Speaking from Gaza, Dr. Rik Peeperkorn, WHO’s OPT representative, insisted that hospitals “should never be militarized” and that “all eyes” are on the hostilities and the feared large-scale offensive in Rafah. “You see the fear people face,” he said. “People constantly come with questions (asking) ‘What can we do?’”

The development comes as hospital facilities are “completely overburdened and under capacitated…and close to the brink of collapse”, Dr. Peeperkorn continued, noting that 1.5 million Gazans are now crammed into makeshift tents and UNRWA shelters “all over the place” in Rafah. 

Hospitals swamped

The WHO medic described the few remaining partially functioning hospitals in Rafah as “completely overwhelmed, overflowing and undersupplied”, noting that since November, only 30 per cent of WHO missions to the north were facilitated by the Israeli authorities.

“Since January, the figure is much lower,” Dr. Peeperkorn said, adding that only approximately 45 per cent of mission requests for the south had been facilitated. “That’s absurd, even when there is no ceasefire; humanitarian corridors should exist so that WHO, the UN and partners can do their job,” he emphasised. 

“We need a complete deconfliction system to be able to do our work. The UN, WHO, is ready to carry out more and more missions, to the north, to the centre, to the south.”

Deadly toll

After more than four months of intense Israeli bombardment, sparked by Hamas-led attacks in Israel on 7 October that left approximately 1,200 people butchered and another 250 taken hostage, health authorities in Gaza reported that more than 28,000 people – mostly women and children – have been killed.

Humanitarian workers have been doing the “near-impossible to assist people in need, despite the risks”, the UN’s emergency relief chief, Martin Griffiths, said in a statement on Tuesday.

Warning that humanitarian workers continued to be in danger in the absence of safety guarantees and continued strikes in Rafah, the veteran aid official also urged Israel to heed repeated calls from the international community to step back from a ground invasion and its “dangerous consequences”.

Nowhere is safe in Gaza and people uprooted by the violence – which includes rocket fire from northern Gaza towards Israel – still have nowhere to go, Mr.
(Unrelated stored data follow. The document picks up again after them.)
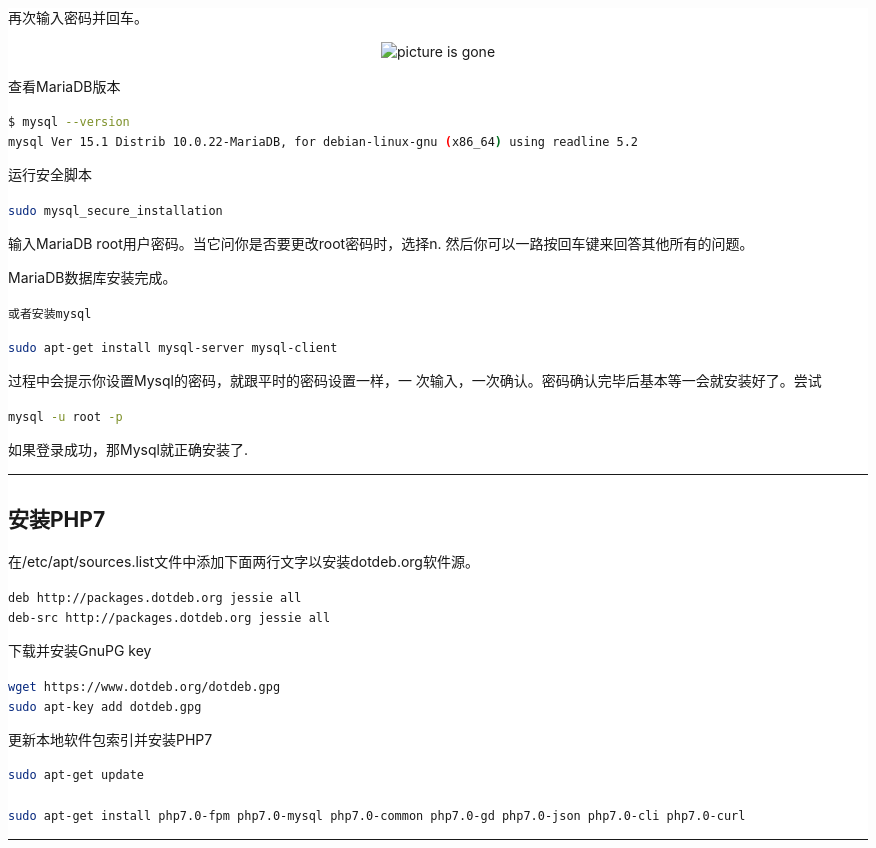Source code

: 再次输入密码并回车。
<div style="text-align: center">
    <img src="https://static.jedsk.com/wp-content/uploads/Selection_646.png" width="" height="200px" alt="picture is gone"/>
</div>


查看MariaDB版本

```bash
$ mysql --version
mysql Ver 15.1 Distrib 10.0.22-MariaDB, for debian-linux-gnu (x86_64) using readline 5.2
```

运行安全脚本

```bash
sudo mysql_secure_installation
```

输入MariaDB root用户密码。当它问你是否要更改root密码时，选择n. 然后你可以一路按回车键来回答其他所有的问题。

MariaDB数据库安装完成。

`或者安装mysql`
```bash
sudo apt-get install mysql-server mysql-client
```
过程中会提示你设置Mysql的密码，就跟平时的密码设置一样，一 次输入，一次确认。密码确认完毕后基本等一会就安装好了。尝试
```bash
mysql -u root -p
```
如果登录成功，那Mysql就正确安装了.

----

## 安装PHP7

在/etc/apt/sources.list文件中添加下面两行文字以安装dotdeb.org软件源。
```bash
deb http://packages.dotdeb.org jessie all
deb-src http://packages.dotdeb.org jessie all
```

下载并安装GnuPG key
```bash
wget https://www.dotdeb.org/dotdeb.gpg
sudo apt-key add dotdeb.gpg
```


更新本地软件包索引并安装PHP7
```bash
sudo apt-get update

sudo apt-get install php7.0-fpm php7.0-mysql php7.0-common php7.0-gd php7.0-json php7.0-cli php7.0-curl
```

-----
Griffiths said, as he highlighted a further deterioration of living conditions, marked by “acute shortages of safe areas, shelters, clean water, food and medicine”.

Chink of light

In a rare piece of good news, the top UN aid coordinator noted that a short pause in heavy fighting in Khan Younis – particularly near Nasser and Al Amal hospitals – allowed volunteers on Monday “to exit Nasser hospital and reroute sewage from a broken pipeline that was flooding the emergency room and threatening to shut it down.”

He said this was made possible after the UN humanitarian affairs office, OCHA, coordinated a local, three-hour pause, which was agreed by the Israeli military, while a permanent fix of the pipeline is still pending.

Education hit

Citing latest data on damage to schools in Gaza, the UN relief chief said that 162 school buildings have been directly hit since 7 October.

This represents nearly 30 per cent of the total 563 school buildings in the enclave, according to the joint UN Children’s Fund (UNICEF)/Save The Children report. “At least 26 of these buildings have been destroyed. Some 175,000 students and more than 6,500 teachers have had their schools directly hit in hostilities. At least 55 per cent of schools in Gaza will require either full reconstruction or major rehabilitation,” the report indicated.